What does Jordan Mechner have to say? It's a fundamental one: it's a reminder that games are not any other medium but themselves. "A game is what the players do," Mecher writes. "We don't play video games to passively watch someone else's adventures or experience emotions vicariously. We play games to become the active protagonist of our own adventures." Pull players away from that for too long by, say, playing them a cinematic for too long, and you risk ruining the experience. "Hold them there too long and your game will start to drown."

I'm cruel for not sharing each and every essay I've read as I've rummaged around Kaleidoscope's pages, but there isn't the space here, nor have I read all of them. I haven't read anywhere near all of them. But I have learnt things. I've learnt about the process of making games and I've learnt about the process of writing in ways that I've employed myself; one micro-lesson quietly revolutionised how I write.

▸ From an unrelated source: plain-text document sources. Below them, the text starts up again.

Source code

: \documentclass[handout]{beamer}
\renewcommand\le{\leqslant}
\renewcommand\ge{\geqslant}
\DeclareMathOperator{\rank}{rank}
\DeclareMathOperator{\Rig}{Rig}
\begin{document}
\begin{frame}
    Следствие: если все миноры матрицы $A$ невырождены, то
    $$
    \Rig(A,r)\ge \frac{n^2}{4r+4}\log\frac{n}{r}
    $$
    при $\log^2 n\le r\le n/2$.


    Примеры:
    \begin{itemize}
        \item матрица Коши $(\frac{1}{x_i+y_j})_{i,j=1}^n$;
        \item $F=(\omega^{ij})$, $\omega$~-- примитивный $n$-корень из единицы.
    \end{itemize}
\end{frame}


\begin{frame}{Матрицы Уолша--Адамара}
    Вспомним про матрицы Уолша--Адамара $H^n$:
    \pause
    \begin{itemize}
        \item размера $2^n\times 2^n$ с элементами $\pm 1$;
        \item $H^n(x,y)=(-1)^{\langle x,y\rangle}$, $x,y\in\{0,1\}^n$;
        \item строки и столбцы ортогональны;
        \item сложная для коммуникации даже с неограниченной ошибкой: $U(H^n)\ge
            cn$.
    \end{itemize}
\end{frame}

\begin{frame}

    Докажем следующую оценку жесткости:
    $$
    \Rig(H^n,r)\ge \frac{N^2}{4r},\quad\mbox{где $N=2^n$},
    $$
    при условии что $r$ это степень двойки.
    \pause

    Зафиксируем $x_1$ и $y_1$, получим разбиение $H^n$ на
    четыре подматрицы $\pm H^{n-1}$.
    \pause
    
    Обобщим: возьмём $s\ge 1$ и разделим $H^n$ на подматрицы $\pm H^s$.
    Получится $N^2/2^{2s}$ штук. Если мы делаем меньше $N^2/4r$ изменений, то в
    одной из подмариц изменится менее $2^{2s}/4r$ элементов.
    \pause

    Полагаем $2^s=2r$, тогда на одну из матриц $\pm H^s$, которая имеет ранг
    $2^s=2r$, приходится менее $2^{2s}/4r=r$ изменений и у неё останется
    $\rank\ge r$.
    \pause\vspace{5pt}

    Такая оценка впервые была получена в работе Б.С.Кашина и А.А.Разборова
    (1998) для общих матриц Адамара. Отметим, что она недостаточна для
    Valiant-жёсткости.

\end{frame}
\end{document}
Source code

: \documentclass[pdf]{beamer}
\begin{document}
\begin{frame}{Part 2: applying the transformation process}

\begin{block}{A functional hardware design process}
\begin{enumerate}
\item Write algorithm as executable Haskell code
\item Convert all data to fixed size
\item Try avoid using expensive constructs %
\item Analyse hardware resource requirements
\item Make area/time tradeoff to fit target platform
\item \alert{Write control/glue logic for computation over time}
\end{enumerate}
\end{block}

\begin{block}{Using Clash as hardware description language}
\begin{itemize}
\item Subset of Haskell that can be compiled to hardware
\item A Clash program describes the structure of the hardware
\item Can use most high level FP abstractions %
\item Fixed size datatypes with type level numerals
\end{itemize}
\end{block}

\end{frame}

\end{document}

Thank you, Alice Camp.

I feel like I've indirectly been invited to a kind of club, or at least I've been invited to stand outside while the cool people inside say intelligent things and I listen in through the post box and steal the words for my own. It's as though in collating this book, Inkle's Jon Ingold has given substance to something usually substance-less: this invisible world of people making games.

We know these people who make games are out there, that these people who write and narratively shape games exist, and that there's probably a lot of them who do it, but it's not until you see them gathered together in some tangible way - say in a book like this - that you start to understand how many there actually are. That's a lot of humans, and I'm sure it's only the tip of an iceberg. That metaphorical club house I'm standing outside of, its windows are wet with the condensation of all the bodies within, all huffing and puffing their creativity and being excited by each other. Thoughts connecting with thoughts: wouldn't it be a shame to lose that?

I'll close by sharing perhaps one of the best opening lines of an essay I've ever read. Christian Donlan used to tell me that the opening line of a piece is a gift: it's our chance to strike out at the reader and convince them to read on, he'd say, or words to that effect. I'm sure he'd put it better. Nowhere have I seen this demonstrated better than in the opening essay of Kaleidoscope by Alistair Atcheson (The Incredible Playable Show). "Hollywood actor Pierce Brosnan slumps lazily in his armchair," he writes. "'Suck my toes, my darling,' he says." How can you not want to read on after that?

Have a lovely weekend.

The Game Narrative Kaleidoscope is available in various editions from Inkle's website, at very reasonable prices. There's also an associated Kaleidoscope podcast, in which the book's essay writers are interviewed as part of deeper conversations.